The effects of clonidine on gastric acid secretion were investigated using various pharmacological preparations both in vivo and in vitro. In conscious pylorus-ligated rats clonidine produced a marked reduction of gastric secretion which was prevented by yohimbine, while in anesthetized pylorus-ligated rats the drug failed to affect gastric secretion. In stomach lumen-perfused rats, insulin-stimulated secretion was inhibited by clonidine; in contrast, the drug markedly potentiated bethanechol-evoked gastric secretion; this increase was fully prevented by cimetidine. In isolated preparations of guinea-pig gastric fundus, both spontaneous and bethanechol-induced hypersecretion were significantly enhanced by clonidine; this enhancement was also inhibited by cimetidine.
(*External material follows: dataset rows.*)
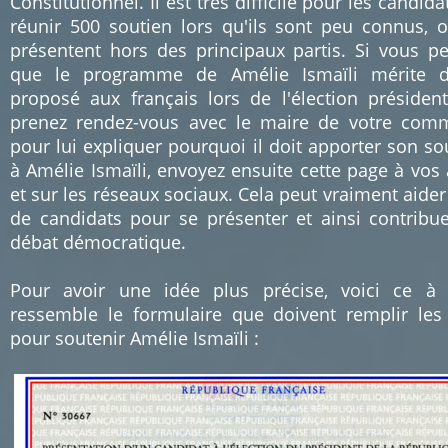
Constitutionnel. Il est très difficile pour les candida
réunir 500 soutien lors qu'ils sont peu connus, 
présentent hors des principaux partis. Si vous p
que le programme de Amélie Ismaïli mérite d'
proposé aux français lors de l'élection présidenti
prenez rendez-vous avec le maire de votre co
pour lui expliquer pourquoi il doit apporter son so
à Amélie Ismaïli, envoyez ensuite cette page à vos
et sur les réseaux sociaux. Cela peut vraiment aider
de candidats pour se présenter et ainsi contribu
débat démocratique.
Pour avoir une idée plus précise, voici ce à
ressemble le formulaire que doivent remplir les
pour soutenir Amélie Ismaïli :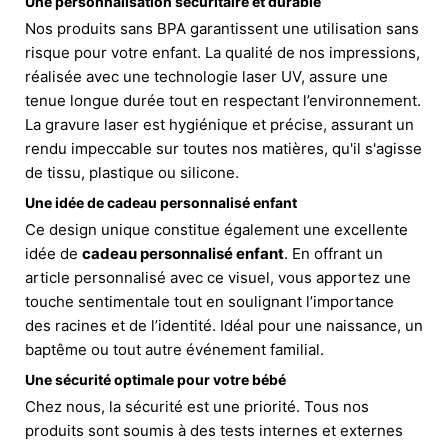
Une personnalisation sécuritaire et durable
Nos produits sans BPA garantissent une utilisation sans
risque pour votre enfant. La qualité de nos impressions,
réalisée avec une technologie laser UV, assure une
tenue longue durée tout en respectant l’environnement.
La gravure laser est hygiénique et précise, assurant un
rendu impeccable sur toutes nos matières, qu'il s'agisse
de tissu, plastique ou silicone.
Une idée de cadeau personnalisé enfant
Ce design unique constitue également une excellente
idée de
cadeau personnalisé enfant
. En offrant un
article personnalisé avec ce visuel, vous apportez une
touche sentimentale tout en soulignant l’importance
des racines et de l’identité. Idéal pour une naissance, un
baptême ou tout autre événement familial.
Une sécurité optimale pour votre bébé
Chez nous, la sécurité est une priorité. Tous nos
produits sont soumis à des tests internes et externes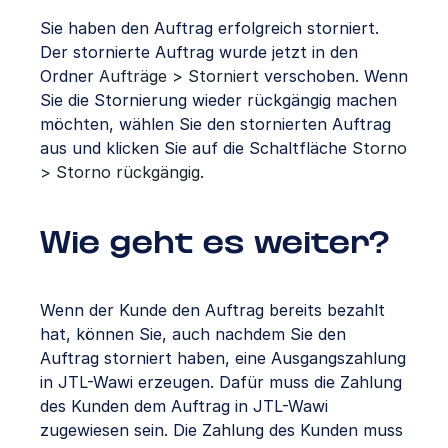
Sie haben den Auftrag erfolgreich storniert.
Der stornierte Auftrag wurde jetzt in den
Ordner
Aufträge > Storniert
verschoben. Wenn
Sie die Stornierung wieder rückgängig machen
möchten, wählen Sie den stornierten Auftrag
aus und klicken Sie auf die Schaltfläche
Storno
> Storno rückgängig
.
Wie geht es weiter?
Wenn der Kunde den Auftrag bereits bezahlt
hat, können Sie, auch nachdem Sie den
Auftrag storniert haben, eine Ausgangszahlung
in JTL-Wawi erzeugen. Dafür muss die Zahlung
des Kunden dem Auftrag in JTL-Wawi
zugewiesen sein. Die Zahlung des Kunden muss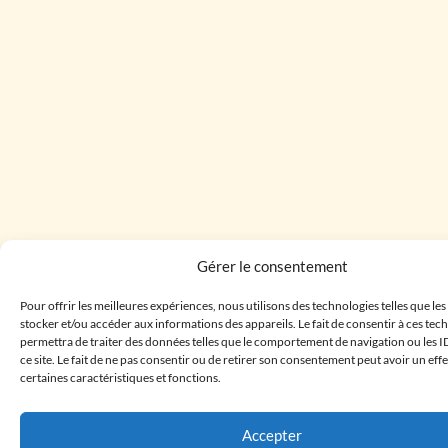
Gérer le consentement
Pour offrir les meilleures expériences, nous utilisons des technologies telles que le
stocker et/ou accéder aux informations des appareils. Le fait de consentir à ces te
permettra de traiter des données telles que le comportement de navigation ou les I
ce site. Le fait de ne pas consentir ou de retirer son consentement peut avoir un effe
certaines caractéristiques et fonctions.
Accepter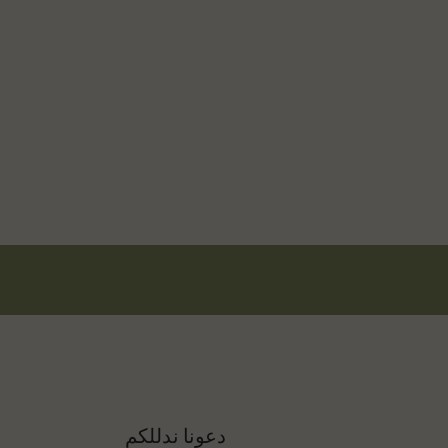
دعونا ندللكم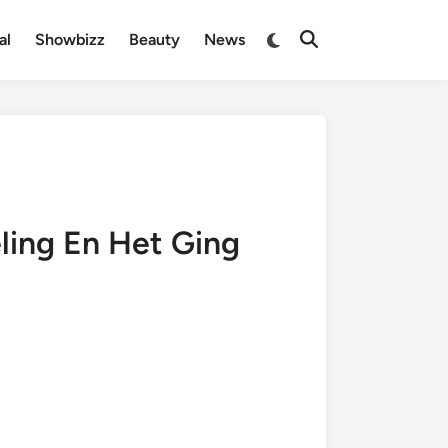
Overschakelen
al
Showbizz
Beauty
News
Zoeken
naar
openen
donkere
modus
ing En Het Ging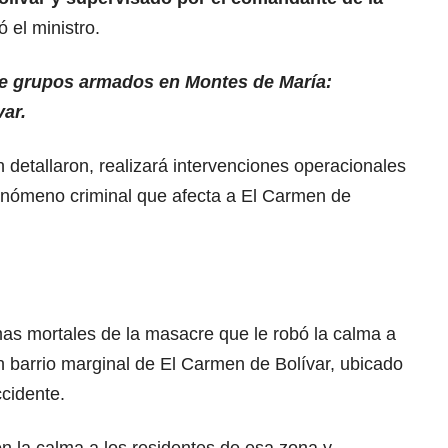
ó el ministro.
e grupos armados en Montes de María:
var.
detallaron, realizará intervenciones operacionales
fenómeno criminal que afecta a El Carmen de
mas mortales de la masacre que le robó la calma a
n barrio marginal de El Carmen de Bolívar, ubicado
cidente.
n la calma a los residentes de esa zona y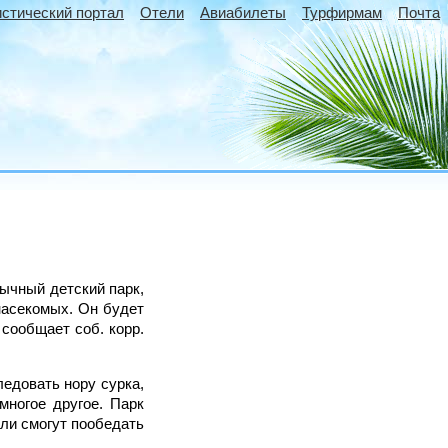
истический портал
Отели
Авиабилеты
Турфирмам
Почта
бычный детский парк,
насекомых. Он будет
 сообщает соб. корр.
ледовать нору сурка,
многое другое. Парк
ели смогут пообедать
The release of acetylcholine, measured at rest and during vagus nerve stimulation of both guinea-pig and rat isolated stomachs, was significantly inhibited by clonidine: this effect was prevented by yohimbine. Overall results indicate that clonidine possesses both inhibitory and excitatory effects on gastric acid secretion. The inhibitory effect appears to be mediated through the activation of presynaptic alpha 2-receptors which modulate acetylcholine release from the vagus nerve, while the excitatory action seems to depend on histamine-like properties of the drug.